== TASK GOAL ==
In the material below, the required lines run from the one containing "non-sale items |" through the one containing "for Teachers). |". Copy those lines exactly, ends included, and nothing else.

== RECORD SET ==
----------
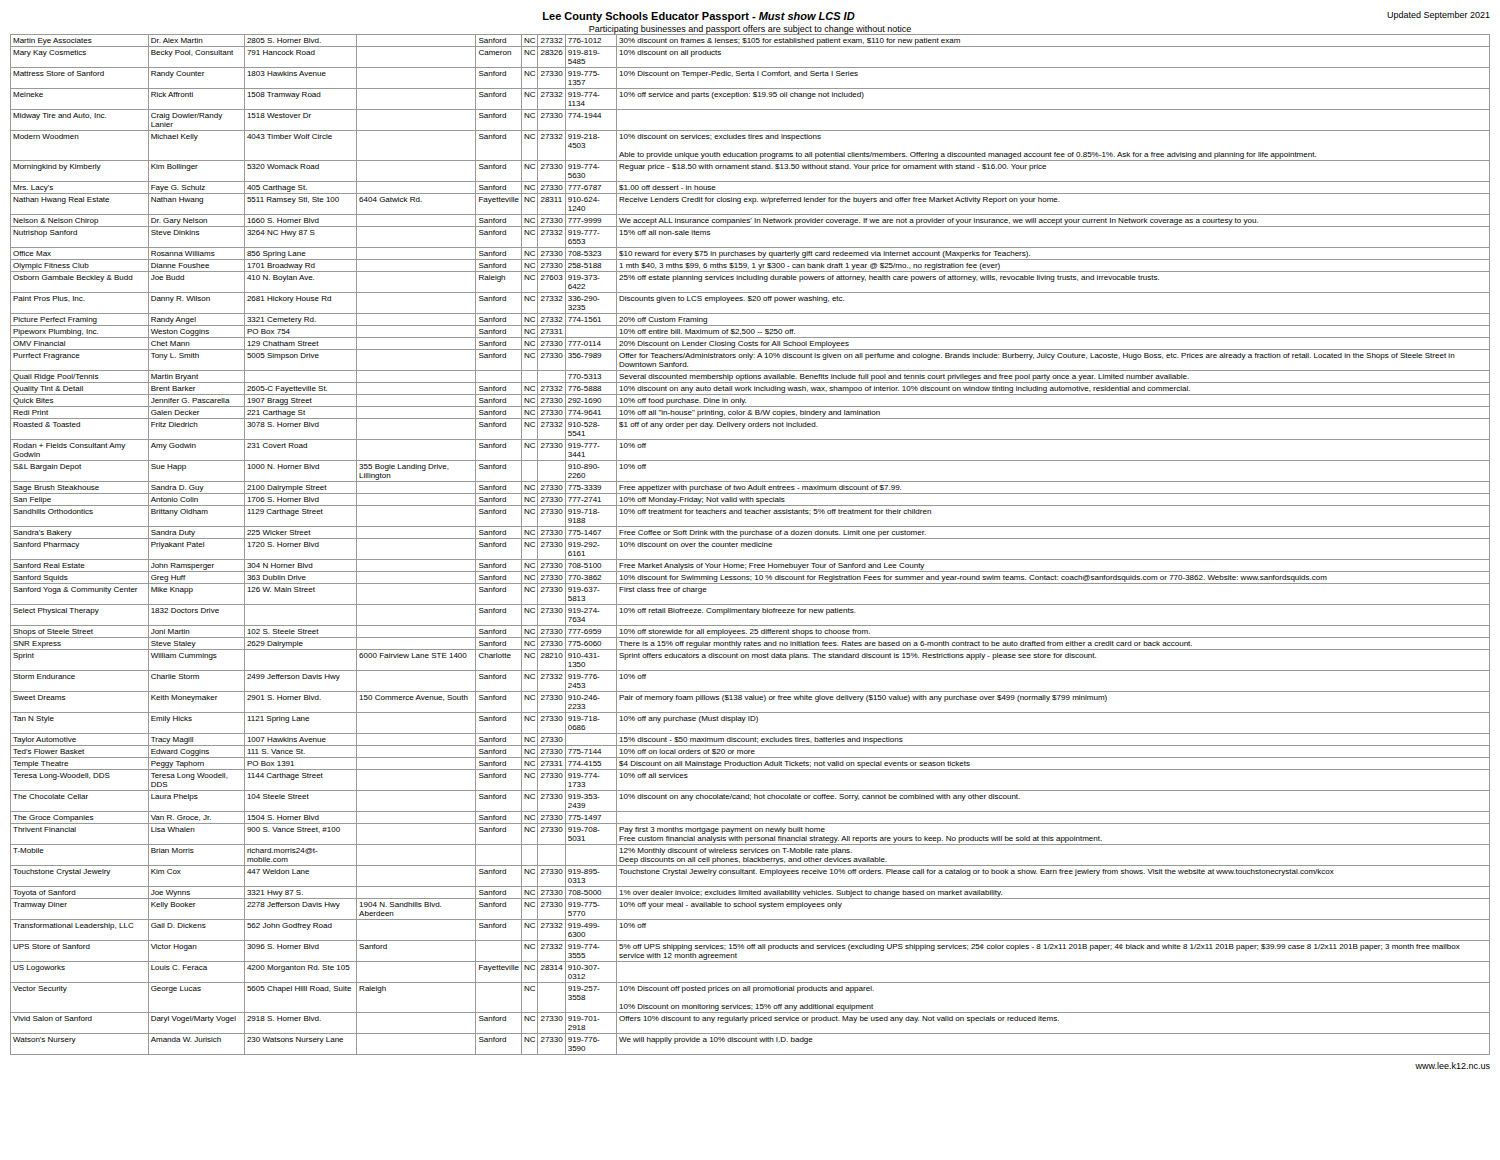Updated September 2021
Lee County Schools Educator Passport - Must show LCS ID
Participating businesses and passport offers are subject to change without notice
| Martin Eye Associates | Dr. Alex Martin | 2805 S. Horner Blvd. | | Sanford | NC | 27332 | 776-1012 | 30% discount on frames & lenses; $105 for established patient exam, $110 for new patient exam |
| Mary Kay Cosmetics | Becky Pool, Consultant | 791 Hancock Road | | Cameron | NC | 28326 | 919-819-5485 | 10% discount on all products |
| Mattress Store of Sanford | Randy Counter | 1803 Hawkins Avenue | | Sanford | NC | 27330 | 919-775-1357 | 10% Discount on Temper-Pedic, Serta I Comfort, and Serta I Series |
| Meineke | Rick Affronti | 1508 Tramway Road | | Sanford | NC | 27332 | 919-774-1134 | 10% off service and parts (exception: $19.95 oil change not included) |
| Midway Tire and Auto, Inc. | Craig Dowler/Randy Lanier | 1518 Westover Dr | | Sanford | NC | 27330 | 774-1944 | |
| Modern Woodmen | Michael Kelly | 4043 Timber Wolf Circle | | Sanford | NC | 27332 | 919-218-4503 | 10% discount on services; excludes tires and inspections Able to provide unique youth education programs to all potential clients/members. Offering a discounted managed account fee of 0.85%-1%. Ask for a free advising and planning for life appointment. |
| Morningkind by Kimberly | Kim Bollinger | 5320 Womack Road | | Sanford | NC | 27330 | 919-774-5630 | Reguar price - $18.50 with ornament stand. $13.50 without stand. Your price for ornament with stand - $16.00. Your price |
| Mrs. Lacy's | Faye G. Schulz | 405 Carthage St. | | Sanford | NC | 27330 | 777-6787 | $1.00 off dessert - in house |
| Nathan Hwang Real Estate | Nathan Hwang | 5511 Ramsey Stl, Ste 100 | 6404 Gatwick Rd. | Fayetteville | NC | 28311 | 910-624-1240 | Receive Lenders Credit for closing exp. w/preferred lender for the buyers and offer free Market Activity Report on your home. |
| Nelson & Nelson Chirop | Dr. Gary Nelson | 1660 S. Horner Blvd | | Sanford | NC | 27330 | 777-9999 | We accept ALL insurance companies' In Network provider coverage. If we are not a provider of your insurance, we will accept your current In Network coverage as a courtesy to you. |
| Nutrishop Sanford | Steve Dinkins | 3264 NC Hwy 87 S | | Sanford | NC | 27332 | 919-777-6553 | 15% off all non-sale items |
| Office Max | Rosanna Williams | 856 Spring Lane | | Sanford | NC | 27330 | 708-5323 | $10 reward for every $75 in purchases by quarterly gift card redeemed via internet account (Maxperks for Teachers). |
| Olympic Fitness Club | Dianne Foushee | 1701 Broadway Rd | | Sanford | NC | 27330 | 258-5188 | 1 mth $40, 3 mths $99, 6 mths $159, 1 yr $300 - can bank draft 1 year @ $25/mo., no registration fee (ever) |
| Osborn Gambale Beckley & Budd | Joe Budd | 410 N. Boylan Ave. | | Raleigh | NC | 27603 | 919-373-6422 | 25% off estate planning services including durable powers of attorney, health care powers of attorney, wills, revocable living trusts, and irrevocable trusts. |
| Paint Pros Plus, Inc. | Danny R. Wilson | 2681 Hickory House Rd | | Sanford | NC | 27332 | 336-290-3235 | Discounts given to LCS employees. $20 off power washing, etc. |
| Picture Perfect Framing | Randy Angel | 3321 Cemetery Rd. | | Sanford | NC | 27332 | 774-1561 | 20% off Custom Framing |
| Pipeworx Plumbing, Inc. | Weston Coggins | PO Box 754 | | Sanford | NC | 27331 | | 10% off entire bill. Maximum of $2,500 -- $250 off. |
| OMV Financial | Chet Mann | 129 Chatham Street | | Sanford | NC | 27330 | 777-0114 | 20% Discount on Lender Closing Costs for All School Employees |
| Purrfect Fragrance | Tony L. Smith | 5005 Simpson Drive | | Sanford | NC | 27330 | 356-7989 | Offer for Teachers/Administrators only: A 10% discount is given on all perfume and cologne. Brands include: Burberry, Juicy Couture, Lacoste, Hugo Boss, etc. Prices are already a fraction of retail. Located in the Shops of Steele Street in Downtown Sanford. |
| Quail Ridge Pool/Tennis | Martin Bryant | | | | | | 770-5313 | Several discounted membership options available. Benefits include full pool and tennis court privileges and free pool party once a year. Limited number available. |
| Quality Tint & Detail | Brent Barker | 2605-C Fayetteville St. | | Sanford | NC | 27332 | 776-5888 | 10% discount on any auto detail work including wash, wax, shampoo of interior. 10% discount on window tinting including automotive, residential and commercial. |
| Quick Bites | Jennifer G. Pascarella | 1907 Bragg Street | | Sanford | NC | 27330 | 292-1690 | 10% off food purchase. Dine in only. |
| Redi Print | Galen Decker | 221 Carthage St | | Sanford | NC | 27330 | 774-9641 | 10% off all "in-house" printing, color & B/W copies, bindery and lamination |
| Roasted & Toasted | Fritz Diedrich | 3078 S. Horner Blvd | | Sanford | NC | 27332 | 910-528-5541 | $1 off of any order per day. Delivery orders not included. |
| Rodan + Fields Consultant Amy Godwin | Amy Godwin | 231 Covert Road | | Sanford | NC | 27330 | 919-777-3441 | 10% off |
| S&L Bargain Depot | Sue Happ | 1000 N. Horner Blvd | 355 Bogie Landing Drive, Lillington | Sanford | | | 910-890-2260 | 10% off |
| Sage Brush Steakhouse | Sandra D. Guy | 2100 Dalrymple Street | | Sanford | NC | 27330 | 775-3339 | Free appetizer with purchase of two Adult entrees - maximum discount of $7.99. |
| San Felipe | Antonio Colin | 1706 S. Horner Blvd | | Sanford | NC | 27330 | 777-2741 | 10% off Monday-Friday; Not valid with specials |
| Sandhills Orthodontics | Brittany Oldham | 1129 Carthage Street | | Sanford | NC | 27330 | 919-718-9188 | 10% off treatment for teachers and teacher assistants; 5% off treatment for their children |
| Sandra's Bakery | Sandra Duty | 225 Wicker Street | | Sanford | NC | 27330 | 775-1467 | Free Coffee or Soft Drink with the purchase of a dozen donuts. Limit one per customer. |
| Sanford Pharmacy | Priyakant Patel | 1720 S. Horner Blvd | | Sanford | NC | 27330 | 919-292-6161 | 10% discount on over the counter medicine |
| Sanford Real Estate | John Ramsperger | 304 N Horner Blvd | | Sanford | NC | 27330 | 708-5100 | Free Market Analysis of Your Home; Free Homebuyer Tour of Sanford and Lee County |
| Sanford Squids | Greg Huff | 363 Dublin Drive | | Sanford | NC | 27330 | 770-3862 | 10% discount for Swimming Lessons; 10 % discount for Registration Fees for summer and year-round swim teams. Contact: coach@sanfordsquids.com or 770-3862. Website: www.sanfordsquids.com |
| Sanford Yoga & Community Center | Mike Knapp | 126 W. Main Street | | Sanford | NC | 27330 | 919-637-5813 | First class free of charge |
| Select Physical Therapy | 1832 Doctors Drive | | | Sanford | NC | 27330 | 919-274-7634 | 10% off retail Biofreeze. Complimentary biofreeze for new patients. |
| Shops of Steele Street | Joni Martin | 102 S. Steele Street | | Sanford | NC | 27330 | 777-6959 | 10% off storewide for all employees. 25 different shops to choose from. |
| SNR Express | Steve Staley | 2629 Dalrymple | | Sanford | NC | 27330 | 775-6060 | There is a 15% off regular monthly rates and no initiation fees. Rates are based on a 6-month contract to be auto drafted from either a credit card or back account. |
| Sprint | William Cummings | | 6000 Fairview Lane STE 1400 | Charlotte | NC | 28210 | 910-431-1350 | Sprint offers educators a discount on most data plans. The standard discount is 15%. Restrictions apply - please see store for discount. |
| Storm Endurance | Charlie Storm | 2499 Jefferson Davis Hwy | | Sanford | NC | 27332 | 919-776-2453 | 10% off |
| Sweet Dreams | Keith Moneymaker | 2901 S. Horner Blvd. | 150 Commerce Avenue, South | Sanford | NC | 27330 | 910-246-2233 | Pair of memory foam pillows ($138 value) or free white glove delivery ($150 value) with any purchase over $499 (normally $799 minimum) |
| Tan N Style | Emily Hicks | 1121 Spring Lane | | Sanford | NC | 27330 | 919-718-0686 | 10% off any purchase (Must display ID) |
| Taylor Automotive | Tracy Magill | 1007 Hawkins Avenue | | Sanford | NC | 27330 | | 15% discount - $50 maximum discount; excludes tires, batteries and inspections |
| Ted's Flower Basket | Edward Coggins | 111 S. Vance St. | | Sanford | NC | 27330 | 775-7144 | 10% off on local orders of $20 or more |
| Temple Theatre | Peggy Taphorn | PO Box 1391 | | Sanford | NC | 27331 | 774-4155 | $4 Discount on all Mainstage Production Adult Tickets; not valid on special events or season tickets |
| Teresa Long-Woodell, DDS | Teresa Long Woodell, DDS | 1144 Carthage Street | | Sanford | NC | 27330 | 919-774-1733 | 10% off all services |
| The Chocolate Cellar | Laura Phelps | 104 Steele Street | | Sanford | NC | 27330 | 919-353-2439 | 10% discount on any chocolate/cand; hot chocolate or coffee. Sorry, cannot be combined with any other discount. |
| The Groce Companies | Van R. Groce, Jr. | 1504 S. Horner Blvd | | Sanford | NC | 27330 | 775-1497 | |
| Thrivent Financial | Lisa Whalen | 900 S. Vance Street, #100 | | Sanford | NC | 27330 | 919-708-5031 | Pay first 3 months mortgage payment on newly built home Free custom financial analysis with personal financial strategy. All reports are yours to keep. No products will be sold at this appointment. |
| T-Mobile | Brian Morris | richard.morris24@t-mobile.com | | | | | | 12% Monthly discount of wireless services on T-Mobile rate plans. Deep discounts on all cell phones, blackberrys, and other devices available. |
| Touchstone Crystal Jewelry | Kim Cox | 447 Weldon Lane | | Sanford | NC | 27330 | 919-895-0313 | Touchstone Crystal Jewelry consultant. Employees receive 10% off orders. Please call for a catalog or to book a show. Earn free jewlery from shows. Visit the website at www.touchstonecrystal.com/kcox |
| Toyota of Sanford | Joe Wynns | 3321 Hwy 87 S. | | Sanford | NC | 27330 | 708-5000 | 1% over dealer invoice; excludes limited availability vehicles. Subject to change based on market availability. |
| Tramway Diner | Kelly Booker | 2278 Jefferson Davis Hwy | 1904 N. Sandhills Blvd. Aberdeen | Sanford | NC | 27330 | 919-775-5770 | 10% off your meal - available to school system employees only |
| Transformational Leadership, LLC | Gail D. Dickens | 562 John Godfrey Road | | Sanford | NC | 27332 | 919-499-6300 | 10% off |
| UPS Store of Sanford | Victor Hogan | 3096 S. Horner Blvd | Sanford | | NC | 27332 | 919-774-3555 | 5% off UPS shipping services; 15% off all products and services (excluding UPS shipping services; 25¢ color copies - 8 1/2x11 201B paper; 4¢ black and white 8 1/2x11 201B paper; $39.99 case 8 1/2x11 201B paper; 3 month free mailbox service with 12 month agreement |
| US Logoworks | Louis C. Feraca | 4200 Morganton Rd. Ste 105 | | Fayetteville | NC | 28314 | 910-307-0312 | |
| Vector Security | George Lucas | 5605 Chapel Hilll Road, Suite | Raleigh | | NC | | 919-257-3558 | 10% Discount off posted prices on all promotional products and apparel. 10% Discount on monitoring services; 15% off any additional equipment |
| Vivid Salon of Sanford | Daryl Vogel/Marty Vogel | 2918 S. Horner Blvd. | | Sanford | NC | 27330 | 919-701-2918 | Offers 10% discount to any regularly priced service or product. May be used any day. Not valid on specials or reduced items. |
| Watson's Nursery | Amanda W. Jurisich | 230 Watsons Nursery Lane | | Sanford | NC | 27330 | 919-776-3590 | We will happily provide a 10% discount with I.D. badge |
www.lee.k12.nc.us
----------
== EXERCISE ANSWER ==
| Nutrishop Sanford | Steve Dinkins | 3264 NC Hwy 87 S | | Sanford | NC | 27332 | 919-777-6553 | 15% off all non-sale items |
| Office Max | Rosanna Williams | 856 Spring Lane | | Sanford | NC | 27330 | 708-5323 | $10 reward for every $75 in purchases by quarterly gift card redeemed via internet account (Maxperks for Teachers). |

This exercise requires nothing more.